■ **Task requirements**
Filter the records below and copy every line that contains the string "Васильевич". Case matters.

■ **Items from a data source**

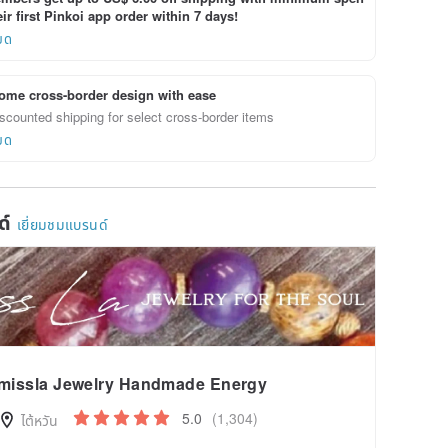
ir first Pinkoi app order within 7 days!
ยด
ome cross-border design with ease
scounted shipping for select cross-border items
ยด
ด์
เยี่ยมชมแบรนด์
missla Jewelry Handmade Energy
5.0
(1,304)
ไต้หวัน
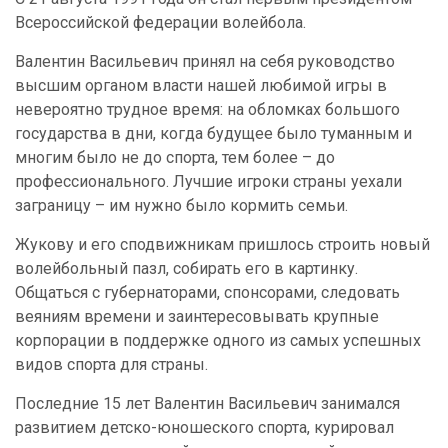
Всероссийской федерации волейбола.
Валентин Васильевич принял на себя руководство
высшим органом власти нашей любимой игры в
невероятно трудное время: на обломках большого
государства в дни, когда будущее было туманным и
многим было не до спорта, тем более – до
профессионального. Лучшие игроки страны уехали
заграницу – им нужно было кормить семьи.
Жукову и его сподвижникам пришлось строить новый
волейбольный пазл, собирать его в картинку.
Общаться с губернаторами, спонсорами, следовать
веяниям времени и заинтересовывать крупные
корпорации в поддержке одного из самых успешных
видов спорта для страны.
Последние 15 лет Валентин Васильевич занимался
развитием детско-юношеского спорта, курировал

■ **Expected answer**
Валентин Васильевич принял на себя руководство
Последние 15 лет Валентин Васильевич занимался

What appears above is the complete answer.